Kalamazoo Chinese Academy (KCA) is a 501c(3) non-profit educational organization dedicated to providing Chinese language and cultural experiences to youth from all cultural, racial, and ethnic backgrounds in the greater Kalamazoo area.
The curriculum has been well-designed for students to develop both their oral and written communication skills in the Chinese language. In addition to language instruction, our school offers many opportunities to participate in Chinese cultural programs. This includes cultural classes in our school and participation in various festivals in our community.
To provide Chinese language and cultural experiences to K-12 students from all cultural, racial, and ethnic backgrounds in the greater Kalamazoo community.
To bridge the culture gap and enhance the community's understanding of Chinese culture. To prepare students for meaningful and successful participation in the global environment.
In addition to offering heritage and non-heritage Chinese language classes for various proficiency levels, KCA also offers cultural enrichment programs and activities that are engaging, entertaining, enlightening, and educational. Chinese dance classes are offered for multiple age groups with or without prior dance experience. Classes include Chinese folk, ballet, and creative movements, and are a beautiful fusion of various dance styles and techniques. Chinese YoYo (diabolo) classes provide an opportunity for youth to come together to play this ancient spinning game that provides endless levels of skill development, challenge, and entertainment. Students gather to learn challenging new tricks while perfecting dazzling routines, with more experienced students helping novice students learn how to spin, toss, and perform various other tricks. Finally, lion dance classes, which are a hybrid of dance and martial arts, help the younger generation connect with this long-standing tradition while incorporating greater gender inclusion.
KCA supports local businesses and nonprofits by collaborating with local organizations and participating in local events, such as the China Festival hosted by WMU, Chinese New Year Gala hosted by the Chinese Association of Greater Kalamazoo (CAGK), Art Hop hosted by the Arts Council of Greater Kalamazoo, the building of a Chinese language book section at Portage District Library, etc. At some of these events, KCA dance students and YoYo club members get the opportunity to perform and show off their talents, serve as cultural ambassadors, and celebrate their rising confidence and pride as Chinese Americans and/or as performers.
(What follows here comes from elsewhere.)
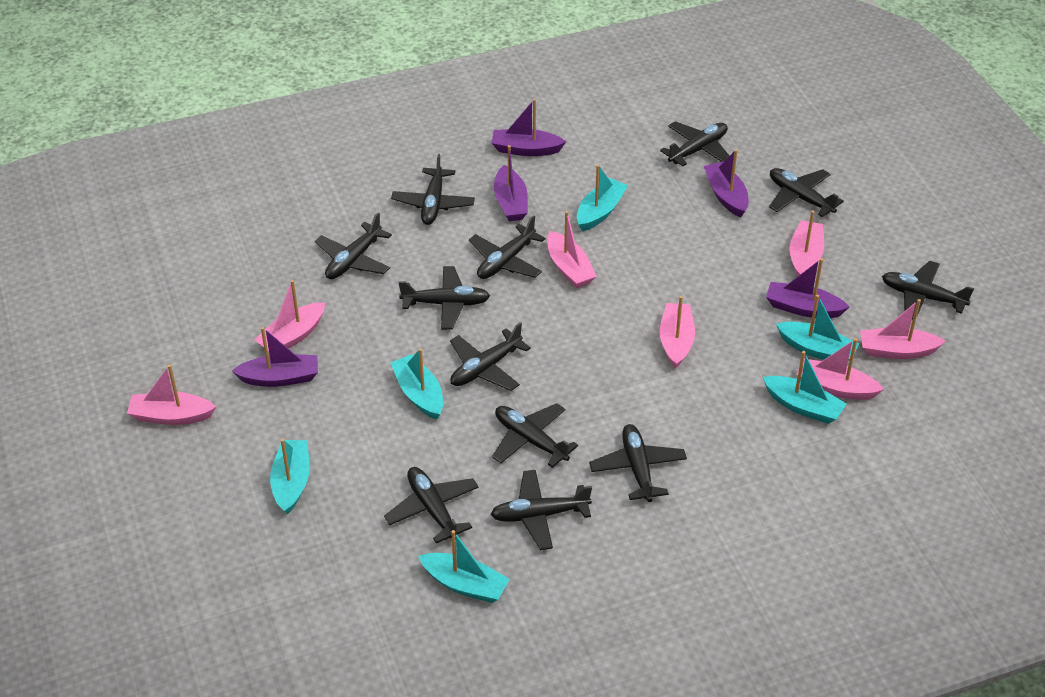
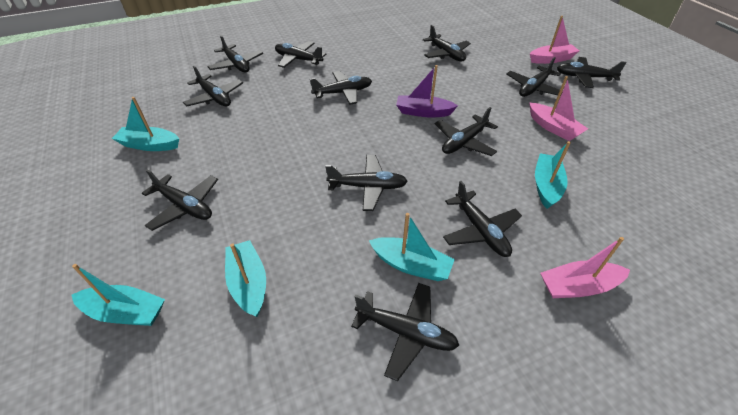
pink boat: [127,365,216,425] [254,280,325,351] [547,211,597,288] [659,296,695,369] [790,211,824,277] [797,338,884,400] [860,299,946,359] = 7 -> [529,76,588,141] [530,16,579,64] [540,237,630,298] = 3
purple boat: [232,327,318,387] [491,99,567,156] [494,145,528,221] [704,149,749,218] [766,258,849,318] = 5 -> [396,65,458,117] = 1
turquoise boat: [270,439,309,514] [391,348,443,420] [418,530,510,603] [577,165,628,231] [763,351,847,424] [776,295,859,361] = 6 -> [72,264,165,326] [112,97,179,151] [225,240,266,317] [369,213,455,281] [535,141,571,209] = 5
As the world grows more diverse each day, it becomes more and more important for our youth to develop an appreciation toward other languages and cultures and to be globally competent. KCA provides youth access to a unique opportunity to develop global competence that would otherwise not be available in the greater Kalamazoo community. Non-heritage youth have the opportunity to learn another language at a younger age, when language acquisition is often faster and easier. Additionally, KCA creates an environment where heritage youth can appreciate, embrace, and celebrate their Chinese heritage and develop their identity as Asian Americans. Together, students and families from both heritage and non-heritage backgrounds come together to build community and work together to achieve common goals. When our youth are globally aware and feel a sense of belonging and a connection to their community, they are more likely to participate in and contribute to their community, and the civic engagement of our new generation is critical to our democracy.
Kalamazoo Chinese Academy does not and shall not discriminate on the basis of race, color, religion, national origin, sex, pregnancy, sexual orientation, gender identity, age, protected disability, protected veteran status, genetic information, height, weight, or marital status.
The idea of starting a Chinese language school to teach the young Chinese children came to my mind in the late spring of 1972 when my daughter, who was a second-grader then, began to speak to me in English after school. The concept became stronger when I saw more young Chinese children losing their Mandarin-speaking ability as they started elementary school. I eventually started the first class of the Kalamazoo Chinese School in 1972 on a Sunday afternoon in the basement of my house. There were eight students, ages 5 through 8. The goals for the students of the school were:
I am very happy to see that the Chinese school has continued to grow and serve families after 48 years. It is meaningful to help our children to become aware of their Chinese heritage background, and also to help non-Chinese families understand Chinese culture.